» 練習問題:
1/ 下に示す卒業生インタビューで発言している人物全員のフルネームを書き出してください。
2/ 下の卒業生インタビューを読み、次の問いに答えてください。
(a) キンレイ心染プロジェクトは何年に発足しましたか。
(b) 藤井さんは策伝大賞で何年から何年連続で、何という賞を受賞しましたか。
(c) 藤井さんは策伝大賞にどんな種類の落語でエントリーしましたか。
3/ 下の卒業生インタビューを、最後の発言の後から続けて書いてください。

» 本文抜粋:
--- --- ---
2014年に発足し、「和食“鍋焼うどん”」×「伝統芸能“落語”」の魅力を多くの方々に伝達していくことを目指した文化啓発活動である『キンレイ心染プロジェクト』の卒業生インタビューページです。
第二十四回は一橋大学落語研究会より心染プロジェクトに参加した、藤井 汐海(ふじい しおみ)さんが登場。インタビュアーはキンレイ心染プロジェクト卒業後、プロの漫才コンビ「まんじゅう大帝国」として芸能事務所(株式会社タイタン)に所属し活躍している田中永真さん・竹内一希さんです。
竹内:今回の卒業生は一橋大学落語研究会OGの潮家いさなとして活躍していた藤井 汐海さんです!
※以下文中では、いさなちゃん。
藤井:よろしくお願いします!
竹内:いさなちゃんとは、策伝大賞※の決勝戦で一度会ってるよね?
※全国の学生落語の全国大会。藤井さんは2018年から2年連続で敢闘賞を受賞。
藤井:はい!お二人が特別ゲストでいらしたときに決勝に上がれてすごく嬉しかったです。
竹内:いさなちゃんの落語はインパクトがあったから、よく覚えてるよ。
藤井:恐縮です!
田中:あの時、新作落語をやっていたよね?
藤井:はい。自分の得意分野だったのと、戦略的なことも考えて新作落語でエントリーしました。
田中:それで決勝に上がっているからすごいよ!ただ作戦立てればいいわけじゃないから。
--- --- ---
» 項目一覧:

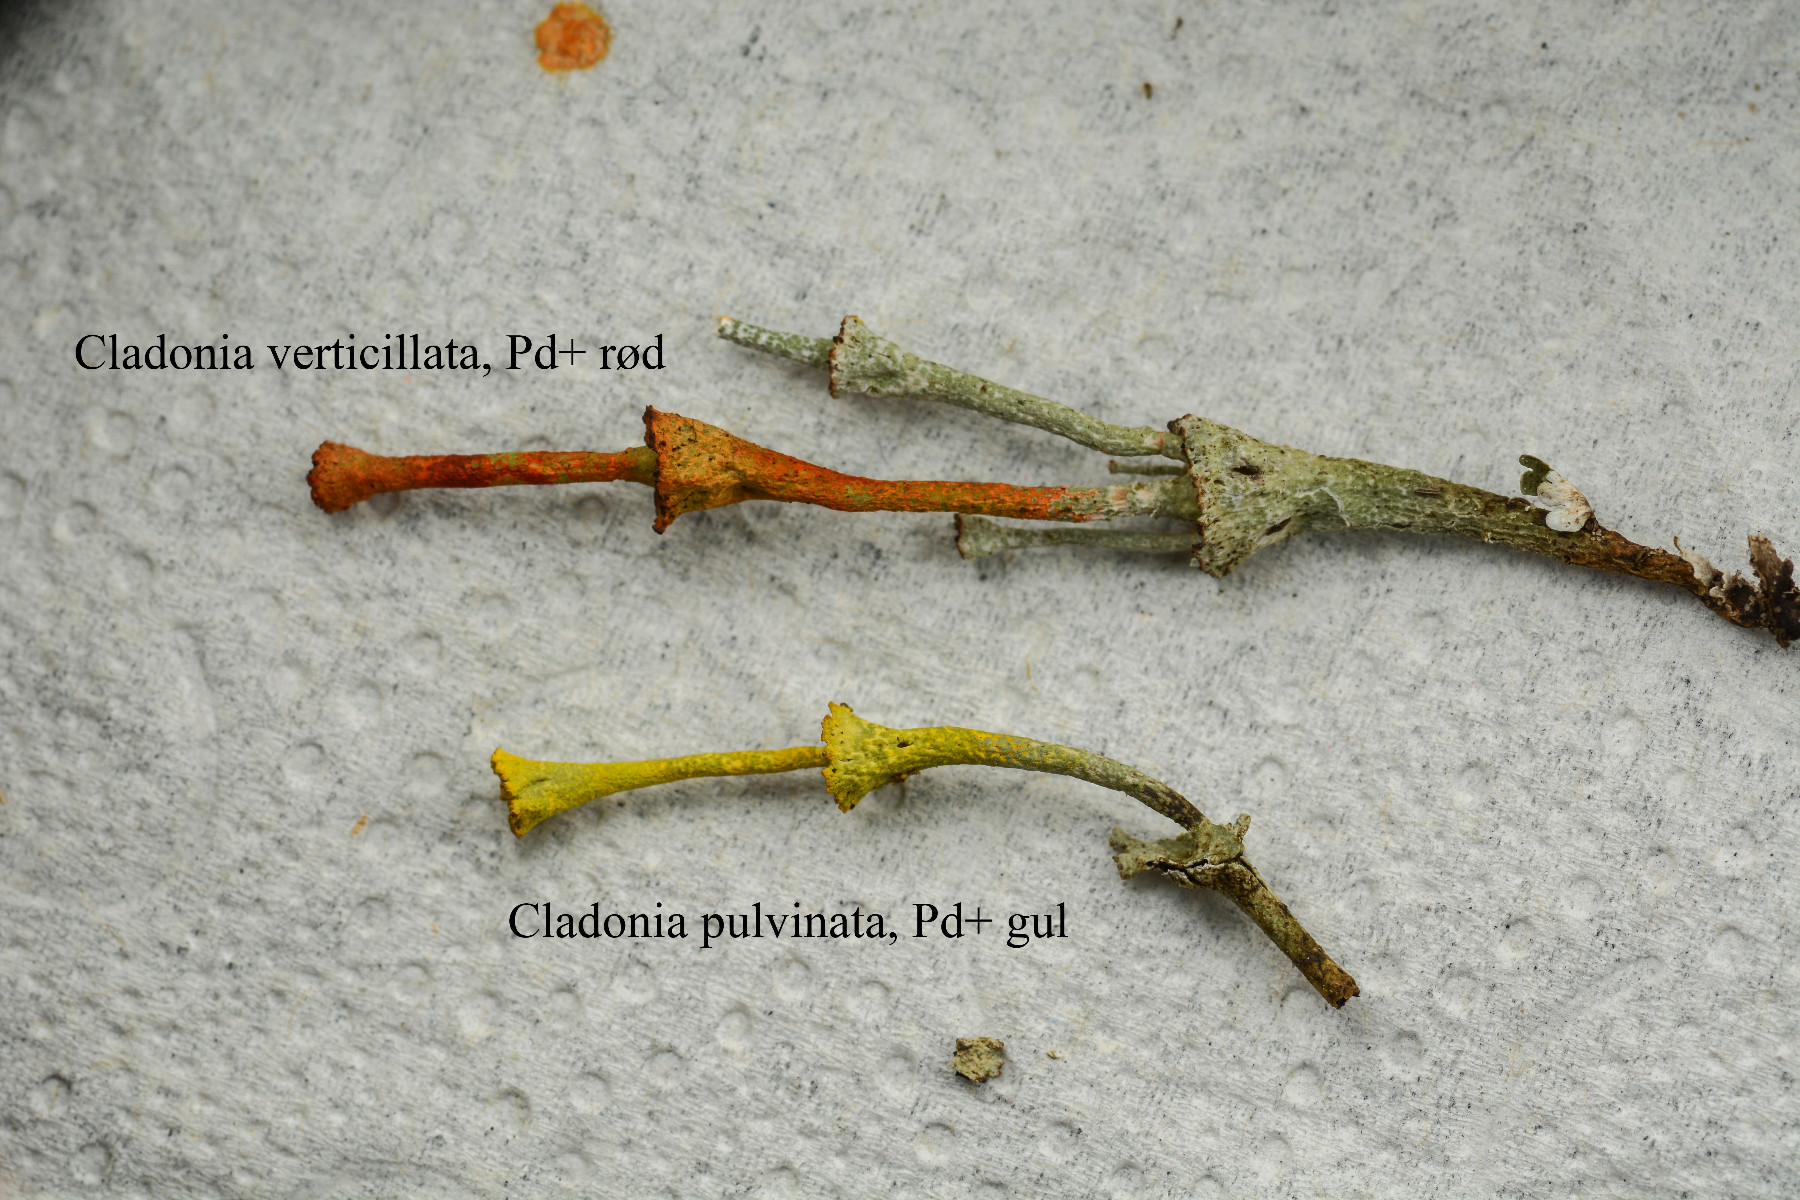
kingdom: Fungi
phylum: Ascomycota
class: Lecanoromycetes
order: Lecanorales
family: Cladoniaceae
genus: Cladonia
--- --- ---
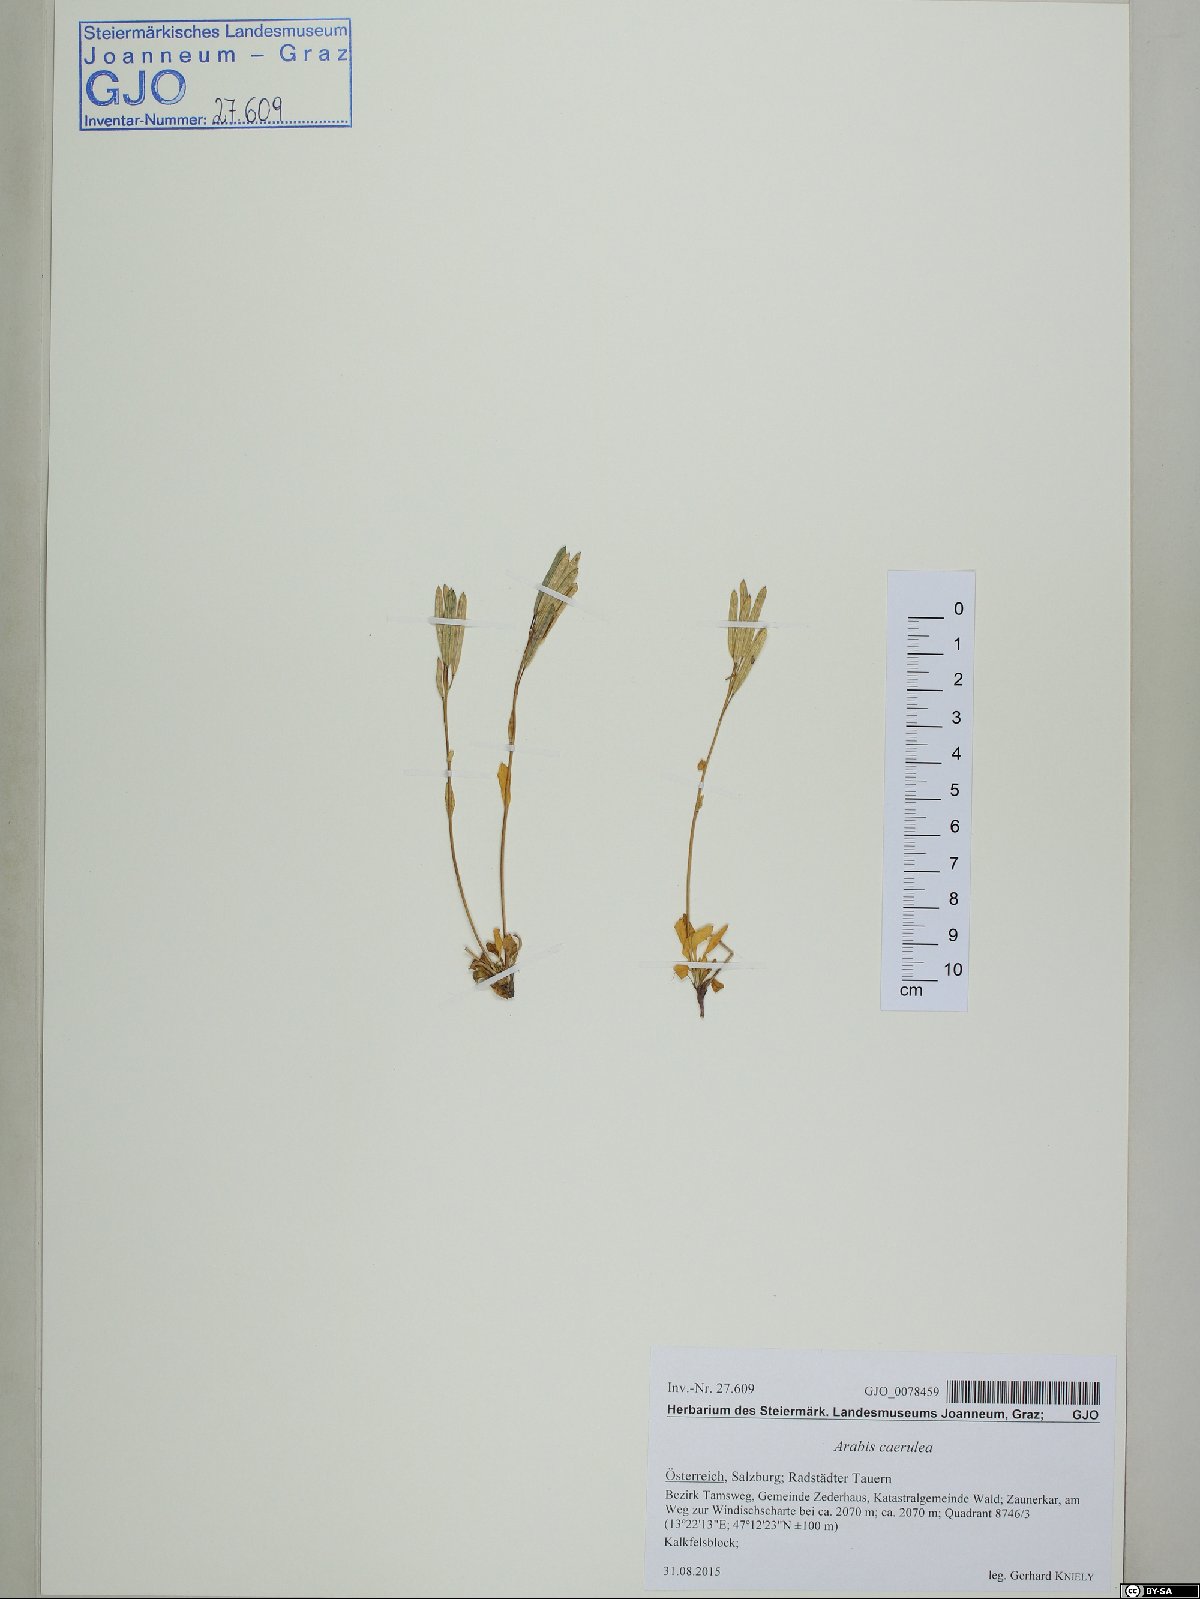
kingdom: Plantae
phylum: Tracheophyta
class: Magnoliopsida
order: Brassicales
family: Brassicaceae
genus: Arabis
--- --- ---
» 解答:
1/
藤井 汐海
田中永真
竹内一希

2/
(a) 2014年
(b) 2018年から2年連続で敢闘賞
(c) 新作落語

3/
竹内:新作落語はどうやって作るの?
藤井:私の場合は落語の登場人物を演じるときに、どうやったら違和感なく聴いてもらえるんだろう?って考えて作っていきます。たとえば「読み聞かせ」って、女性がお父さんを演じても違和感がないじゃないですか? それを落語でやるにはどうしたらいいんだろう、と思って。
竹内:確かに落語家さんは女の人を演じても違和感ないもんね。
藤井:そうなんです。そこで、登場するキャラクターを動物にすれば、読み聞かせのような世界観が出せるんじゃないか!?ってことを思いついて。策伝大賞の時は、NHKの番組でも取り上げられるので、温かい話にした方が受け入れてもらえるかも!とも考えてました。
田中:おお!そこにたどり着いたんだ!
藤井:大会の審査には関係ないかもしれないんですけど。(笑)
田中:いや、絶対関係あるよ!
藤井:策伝大賞では「ヤギさん郵便」と「たぬきのホーム」という新作の演目で二年連続決勝戦に進出できました。
竹内:なるほど~。動物っていうのが鍵だったんだ!参考になるなぁ~。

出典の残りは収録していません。